The ‘CallNotification’ API (TS 29.199-3) describes in ‘CallNotificationManager’ a subscription handler to be used between an IMS system and the VAS. Such a subscription may be used, for example, to alert the VAS of incoming calls directed to a particular user, where the VAS determines a call handling procedure on behalf of the MMTel. The VAS starts a subscription by sending a ‘StartCallNotificationRequest’ handler. This API contains a unique reference for the subscription and may include several user addresses (typically URIs) in one request. The AS handling the subscription acknowledges the request to the VAS, providing the VAS with a “correlator” identifying the particular subscription. When an event occurs in the IMS that matches the subscription, an appropriate notification is sent over Parlay X to the VAS. The VAS may then act on the notification and send action instructions to the IMS. The subscription is ended by sending a ‘StopCallNotificationRequest’ from VAS to IMS, the message including as argument the appropriate correlator.
One of the problems with the currently described functionality in OSA subscription handling is the way a subscription is stopped. The stop handler only contains the unique ‘correlator’ that is created at the start of the subscription. Since OSA subscriptions are not refreshed, one can assume that a subscription is started at provisioning time of users in VAS, i.e. all users provisioned within a certain time frame (e.g. each day) are sent in one subscription. [The only thing in common for these users may be the time of provisioning.]
A subscription should act as a ‘trigger’ in the AS for a user with an active OSA subscription. Therefore, the subscription must be tied to the user data in the AS. The AS needs functionality to step through the users in the subscription and update user data for these users. The AS must also save the pointer between the unique correlator for the subscription and the users that the correlator it is applicable to. When, later, a ‘StopCallNotificationRequest’ is received with only the correlator as argument, the AS must find the pointer to which users it is applicable and update user data. This subscription termination process is illustrated in FIG. 2, for a subscription made in respect of a set of three users.
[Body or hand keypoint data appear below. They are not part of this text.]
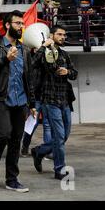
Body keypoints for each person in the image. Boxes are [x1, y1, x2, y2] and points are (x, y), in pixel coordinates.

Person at [0, 10, 37, 192]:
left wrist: (33, 104)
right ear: (7, 25)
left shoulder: (25, 51)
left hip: (20, 102)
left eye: (22, 24)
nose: (21, 27)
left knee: (15, 140)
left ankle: (11, 179)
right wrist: (4, 59)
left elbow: (29, 79)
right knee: (4, 133)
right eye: (17, 23)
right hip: (0, 98)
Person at [31, 25, 78, 180]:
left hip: (65, 100)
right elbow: (33, 64)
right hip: (50, 100)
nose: (63, 37)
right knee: (59, 137)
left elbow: (74, 73)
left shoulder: (65, 54)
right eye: (59, 34)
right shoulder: (43, 53)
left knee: (64, 136)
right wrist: (42, 47)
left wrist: (68, 72)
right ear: (52, 35)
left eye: (64, 35)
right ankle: (59, 169)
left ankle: (39, 151)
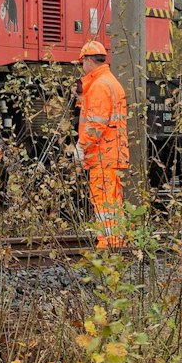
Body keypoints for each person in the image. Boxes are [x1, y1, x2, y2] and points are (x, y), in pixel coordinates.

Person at [78, 39, 128, 248]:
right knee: (113, 201)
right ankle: (115, 241)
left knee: (103, 201)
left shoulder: (99, 85)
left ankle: (108, 244)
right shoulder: (111, 82)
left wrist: (81, 147)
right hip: (113, 154)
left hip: (102, 155)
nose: (82, 67)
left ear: (89, 60)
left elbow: (96, 124)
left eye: (82, 62)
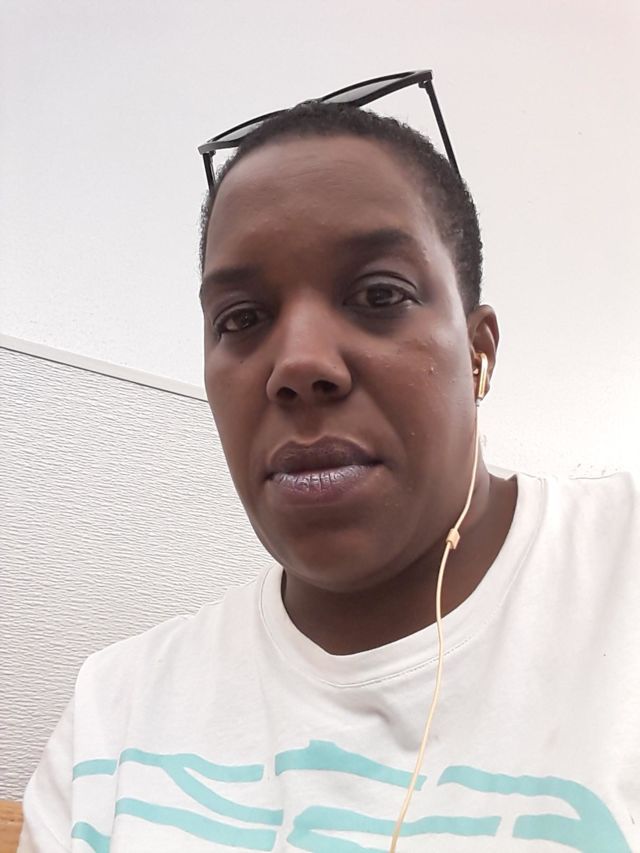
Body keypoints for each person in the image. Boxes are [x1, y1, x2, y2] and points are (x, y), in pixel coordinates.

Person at [19, 101, 639, 852]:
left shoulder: (620, 577)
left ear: (479, 352)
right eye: (241, 319)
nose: (299, 364)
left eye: (380, 295)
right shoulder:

A function is provided within the IMS to perform a mapping between correlators and respective sets of user addresses
Since in general it will be only a common subscription time that ties a group of users together, it is difficult to envisage an event that should trigger a de-subscription of the same group of users. Therefore, in order to allow de-subscribe of individual users, it is likely that real-world implementations of the proposed OSA architecture will include within a ‘StartCallNotificationRequest’ message only a single subscriber address, rather than a set of such addresses. Nonetheless, such implementations will still require within the IMS, functionality to point from a correlator (included in the StopCallNotificationRequest) to a user. This approach is inefficient not least because it requires one subscription message to be sent from the VAS to an AS for each and every subscriber.
Whilst the OSA architecture has to date specified only Parlay X based APIs, it is likely that in the future further handlers will be specified using other Web service interfaces. Examples of alternative possible Web service interfaces include those based upon Representational State Transfer (REST) and OneAPI. However, without adaptation of the core OSA principles, handlers using such alternative Web service interfaces would suffer from the problems discussed above.